WHAT YOU WILL DO :: Format the rows below as a two-column Markdown table headed No. and Content, giving each non-blank line its own number and leaving out blank lines and pictures.

PROVIDED DATA ::

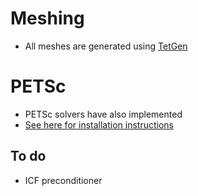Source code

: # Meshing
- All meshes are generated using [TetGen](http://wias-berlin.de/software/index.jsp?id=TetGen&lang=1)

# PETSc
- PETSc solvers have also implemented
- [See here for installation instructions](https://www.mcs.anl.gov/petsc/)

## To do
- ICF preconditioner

TASK RESPONSE ::
| No. | Content |
|---|---|
| 1 | Source code |
| 2 | : # Meshing |
| 3 | - All meshes are generated using [TetGen](http://wias-berlin.de/software/index.jsp?id=TetGen&lang=1) |
| 4 | # PETSc |
| 5 | - PETSc solvers have also implemented |
| 6 | - [See here for installation instructions](https://www.mcs.anl.gov/petsc/) |
| 7 | ## To do |
| 8 | - ICF preconditioner |